Contador's Tirreno hopes melt with falling snow

Tinkoff-Saxo leader couldn't follow Quintana on Terminillo

Alberto Contador (Tinkoff-Saxo) stopped to pull on an extra jersey after crossing the finish at Terminillo and was clearly frustrated to have seen Nairo Quintana (Movistar) attack alone to win the stage and set up overall victory at Tirreno-Adriatico. While Quintana and a new generation of riders packed the results, Contador looked fatigued and defeated.

Contador was the big favourite for the expected showdown in the Italian Apennines after showing some good form at the Ruta del Sol and training at altitude. Yet his poor opening time trial indicated that he was not at his very best. That was clear to see on the constant climb to the finish at Terminillo. Contador likes to dance on the pedals far more than other riders but he seemed over-geared on the climb. His Tinkoff-Saxo team also seemed weaker than expected, with only Roman Kreuziger there to help him in the finale after Ivan Basso blew up after an early turn on the front.
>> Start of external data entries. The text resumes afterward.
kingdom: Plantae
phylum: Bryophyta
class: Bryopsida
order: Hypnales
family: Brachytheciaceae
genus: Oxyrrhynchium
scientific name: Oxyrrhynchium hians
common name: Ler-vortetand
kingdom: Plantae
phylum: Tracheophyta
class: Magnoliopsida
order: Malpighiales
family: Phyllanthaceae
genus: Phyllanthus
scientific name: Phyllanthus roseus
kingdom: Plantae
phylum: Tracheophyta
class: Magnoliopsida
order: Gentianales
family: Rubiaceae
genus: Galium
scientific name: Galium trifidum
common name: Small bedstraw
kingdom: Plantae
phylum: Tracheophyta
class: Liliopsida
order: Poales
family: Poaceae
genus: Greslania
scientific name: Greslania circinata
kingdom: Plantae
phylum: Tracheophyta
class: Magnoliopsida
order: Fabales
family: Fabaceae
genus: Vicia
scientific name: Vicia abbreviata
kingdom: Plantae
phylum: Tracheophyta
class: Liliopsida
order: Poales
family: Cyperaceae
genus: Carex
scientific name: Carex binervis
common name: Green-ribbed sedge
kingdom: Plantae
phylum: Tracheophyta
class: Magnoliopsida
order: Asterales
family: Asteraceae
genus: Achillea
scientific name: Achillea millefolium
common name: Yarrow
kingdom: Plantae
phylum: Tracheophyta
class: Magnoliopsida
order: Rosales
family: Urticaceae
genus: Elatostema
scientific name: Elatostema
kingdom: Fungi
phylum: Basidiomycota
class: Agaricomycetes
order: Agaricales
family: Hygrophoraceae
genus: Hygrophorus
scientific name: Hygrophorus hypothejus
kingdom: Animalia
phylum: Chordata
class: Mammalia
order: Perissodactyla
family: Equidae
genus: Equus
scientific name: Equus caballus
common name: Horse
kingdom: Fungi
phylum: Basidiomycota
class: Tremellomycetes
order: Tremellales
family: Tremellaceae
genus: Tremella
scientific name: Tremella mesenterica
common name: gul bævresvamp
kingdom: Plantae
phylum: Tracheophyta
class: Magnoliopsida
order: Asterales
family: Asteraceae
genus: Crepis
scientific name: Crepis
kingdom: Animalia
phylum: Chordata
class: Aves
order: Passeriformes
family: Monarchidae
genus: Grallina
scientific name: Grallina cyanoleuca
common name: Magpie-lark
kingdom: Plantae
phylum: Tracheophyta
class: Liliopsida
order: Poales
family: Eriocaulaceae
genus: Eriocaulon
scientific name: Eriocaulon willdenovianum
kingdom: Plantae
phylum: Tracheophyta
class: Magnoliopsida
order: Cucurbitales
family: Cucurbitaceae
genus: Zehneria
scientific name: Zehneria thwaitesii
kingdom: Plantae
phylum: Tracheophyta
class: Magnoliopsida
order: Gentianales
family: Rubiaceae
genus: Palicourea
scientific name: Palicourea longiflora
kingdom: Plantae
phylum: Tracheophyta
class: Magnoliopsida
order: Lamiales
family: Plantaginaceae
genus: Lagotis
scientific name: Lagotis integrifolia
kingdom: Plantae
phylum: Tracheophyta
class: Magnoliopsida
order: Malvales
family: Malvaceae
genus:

When Quintana made his move with five kilometres to go, Contador was unable to match the Colombian’s sudden and very strong attack. He tried to chase but did not have the same power and speed. He was then left frustrated as other riders chased down his long series of accelerations and even attacked him. Their stop-and-go racing allowed Quintana to gain 55 seconds in five kilometres and so set up overall victory at Tirreno-Adriatico. Contador will have to fight with Rigoberto Uran (Etixx-QuickStep), Thibaut Pinot (FDJ) and Adam Yates (Orica-GreenEdge) if he wants a place on the final podium on Tuesday.

“I was behind when Quintana attacked, and he set a very fast rhythm, and I couldn’t close him down,” Contador conceded to the journalists who huddled around him as the snow fell heavily. “I was hoping for better, and I couldn’t be up there higher like I wanted.”

Contador did not look for excuses or complain about his Tinkoff-Saxo team having to take control of the race on the climb.

“We’re used to the responsibility, so that’s nothing new. I am not going to make any excuses,” he said. “It was a complicated (difficult) stage for us. Yesterday was a tough day due to my crash. Today, we performed quite well overall even though in the end we didn't finish further ahead. Unfortunately everybody had eyes on me today and I was unable to do much more, as nobody wanted to pull at the front with me.”

With that Contador pushed his way off and through the crowds to ride to the Tinkoff-Saxo team bus. His hopes of victory at Tirreno-Adriatico had been left buried under the snow on Terminillo.